Семь планет | страница 54



Зверь кровожадный и пугливый зверь, —
Нет между ними разницы теперь.
Вот двое ловчих крепко обнялись,
Чтобы спастись, они в одно слились,
Но в миг, когда они слились в одно,
Трясина затянула их на дно.
Напал на всех, как муравейник, страх.
Как муравей, ушел под землю шах.
Его жилье отныне — яма, гур,
Недаром прозвище Бахрама — Гур!..
Сей низкий мир — прожорливый дракон,
И пожирать людей — его закон.
Десятка недостаточно: злодей
Глотает разом тысячи людей.
Принес он гибель многим существам,
Но вот что удивительно: Бахрам,
Великий и могущественный шах,
Повергший всех врагов своих во прах,
Над миром грозно утвердивший власть, —
И этот шах попал дракону в пасть,
Исчез он вместе с войском навсегда,
Ни вести не оставил, ни следа.
Сей мир дракон?

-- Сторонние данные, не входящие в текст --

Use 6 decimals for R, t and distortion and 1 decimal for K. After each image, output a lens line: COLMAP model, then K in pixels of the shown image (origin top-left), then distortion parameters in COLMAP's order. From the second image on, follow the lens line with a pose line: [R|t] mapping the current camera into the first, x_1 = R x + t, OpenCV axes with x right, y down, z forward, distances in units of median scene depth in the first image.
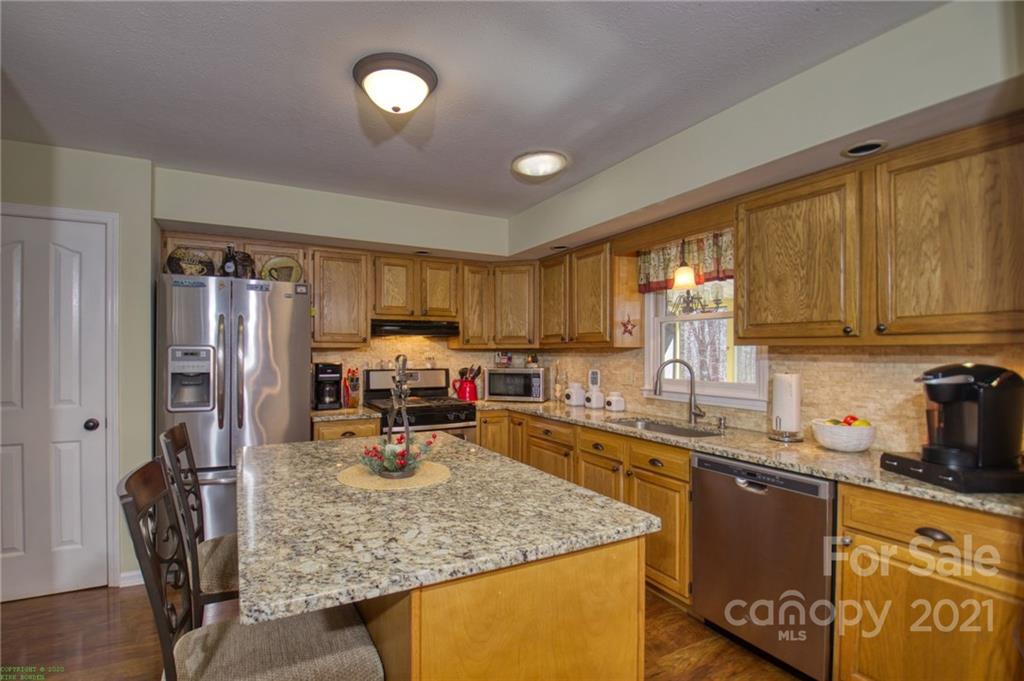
lens RADIAL K [[474.0, 0, 482.6], [0, 474.0, 352.1], [0, 0, 1]] dist [-0.005994, -0.011730]
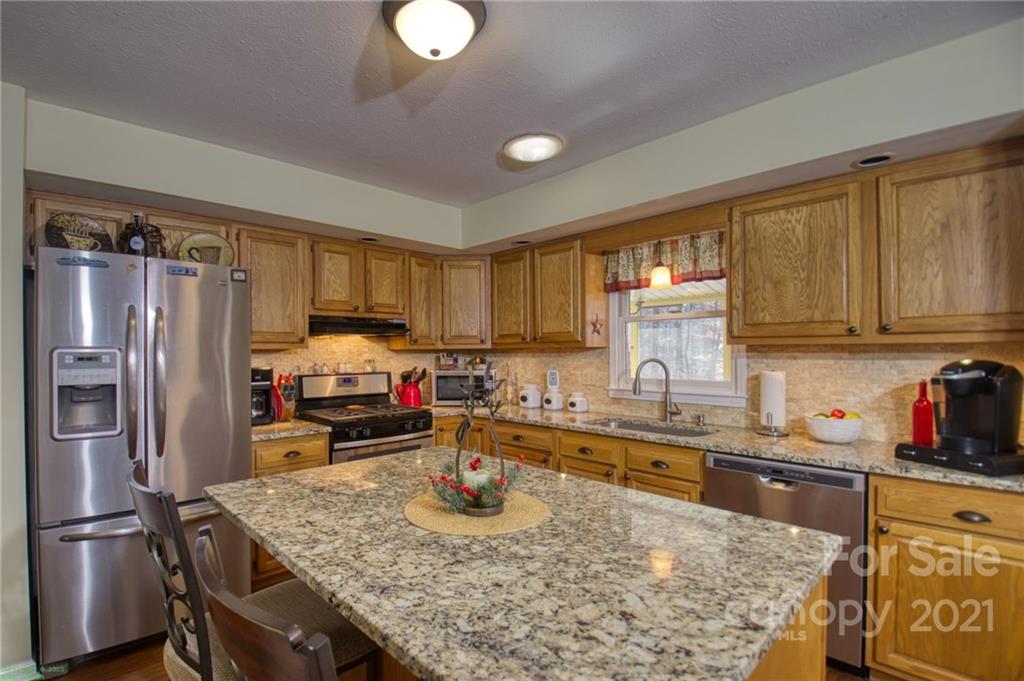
lens RADIAL K [[474.3, 0, 482.2], [0, 474.3, 352.5], [0, 0, 1]] dist [0.004323, -0.019846]
pose [[0.963004, -0.007846, 0.269373, -0.266842], [0.007817, 0.999969, 0.001182, -0.002404], [-0.269374, 0.000967, 0.963035, 0.164259]]
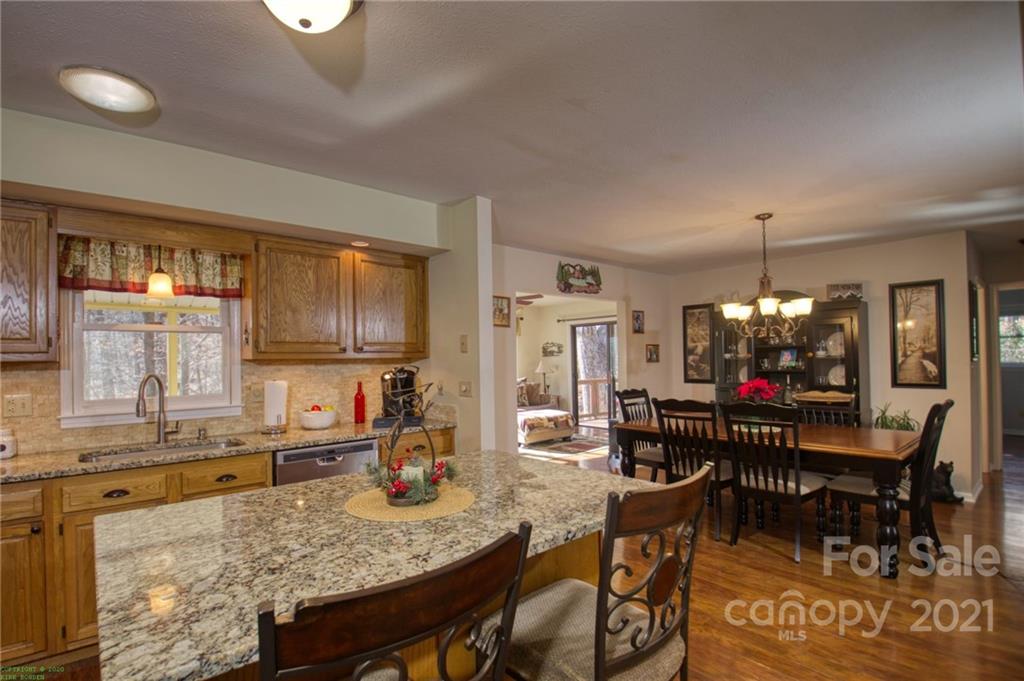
lens RADIAL K [[474.3, 0, 480.7], [0, 474.3, 351.6], [0, 0, 1]] dist [0.004323, -0.019846]
pose [[-0.204561, 0.019560, 0.978658, -0.752887], [0.016270, 0.999730, -0.016581, -0.003355], [-0.978719, 0.012531, -0.204824, 0.729316]]
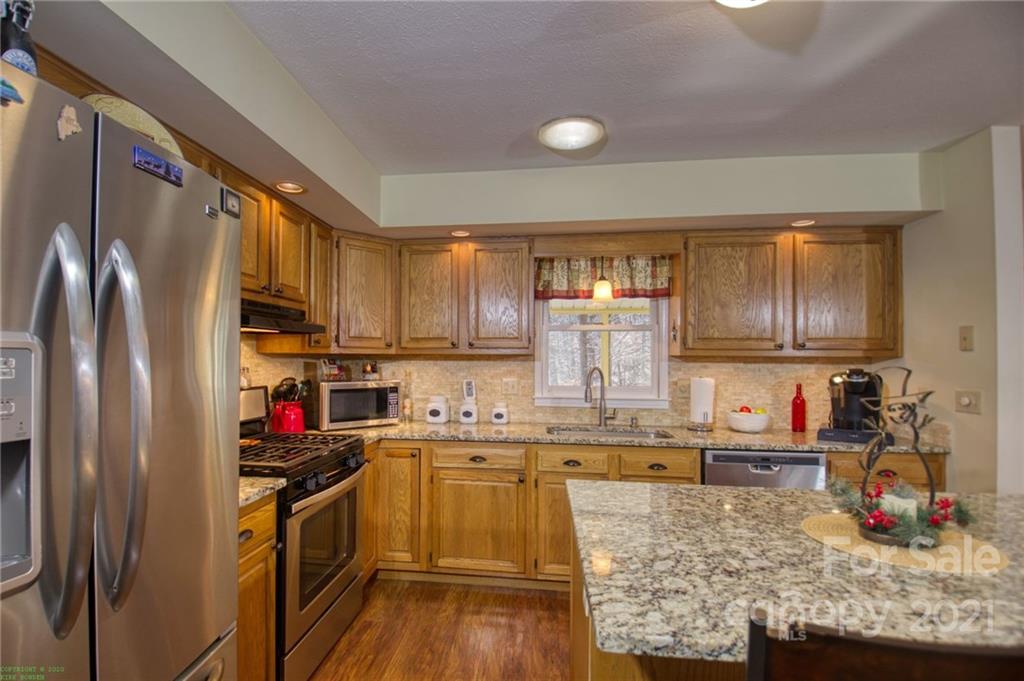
lens RADIAL K [[474.3, 0, 482.9], [0, 474.3, 353.3], [0, 0, 1]] dist [0.004323, -0.019846]
pose [[0.572266, 0.011653, 0.819985, -0.759602], [-0.005557, 0.999931, -0.010332, -0.003772], [-0.820049, 0.001356, 0.572292, 0.765843]]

Нет, хуже во сто крат, —
Там, где дракон, бывает часто клад:
Мы знаем, что чудовище — дракон,
Но бережет сокровище дракон.
А что мы видим в мире? Прах и твердь.
Сокровища здесь нет, здесь только смерть.
Отраду жизни человек постиг,
Но может умереть он каждый миг,
Довольно мига, чтоб дракону в пасть
Не только телу — и душе попасть.
Но нам не хватит многих, долгих лет,
Чтоб избавление найти от бед.

ЗАКЛЮЧЕНИЕ

в котором излагается наставление читателям и писцам
Священную познал я благодать:
Я завершил чудесную тетрадь.
Но сколько раз, пока старался я,
Смущался я и колебался я!
Едва страница начата была, —
Внезапно закусило удила
Мое проворноногое перо:
Седок рассказа гнал его хитро.
К благословенной цели я пошел.
Сказал бы: семь ущелий я прошел,
Сказал бы: семь стоянок в тех горах,
Где даже вихрь испытывает страх!
Немало перенес я на пути,
Но все же к цели я сумел дойти.
Тут мной сомненье овладело вновь.
Твердила мне душа: «Не прекословь.
Тот, кто рождает слабый, тусклый стих,
Не видит в нем изъянов никаких.
Стихи для вдохновенного творца —
Что собственные дети для отца,
А для отца — все дети хороши,
Частицы сердца, печени, души!
Уродливым ребенка назовешь, —
На взгляд отца он все-таки пригож!
Отвергнут всеми, дорог он отцу:
Так дорог стих отвергнутый певцу.
Как на свои созданья ни смотри, —
В сих девственницах утренней зари
Ошибки никогда ты не найдешь.
Найдя ее, ошибкой не сочтешь!
Как мне понять достоинства стиха?
Работа — хороша или плоха?
Известность обретут мои труды
Иль даром пропадут мои труды?
Ничто не тяжелее тех трудов,
Которые нам не дают плодов.
Когда нельзя стихом зажечь сердца, —
Бессмысленны все тяготы певца.
Увы, мы скажем о певце таком:
Стремился в храм, попал в питейный дом!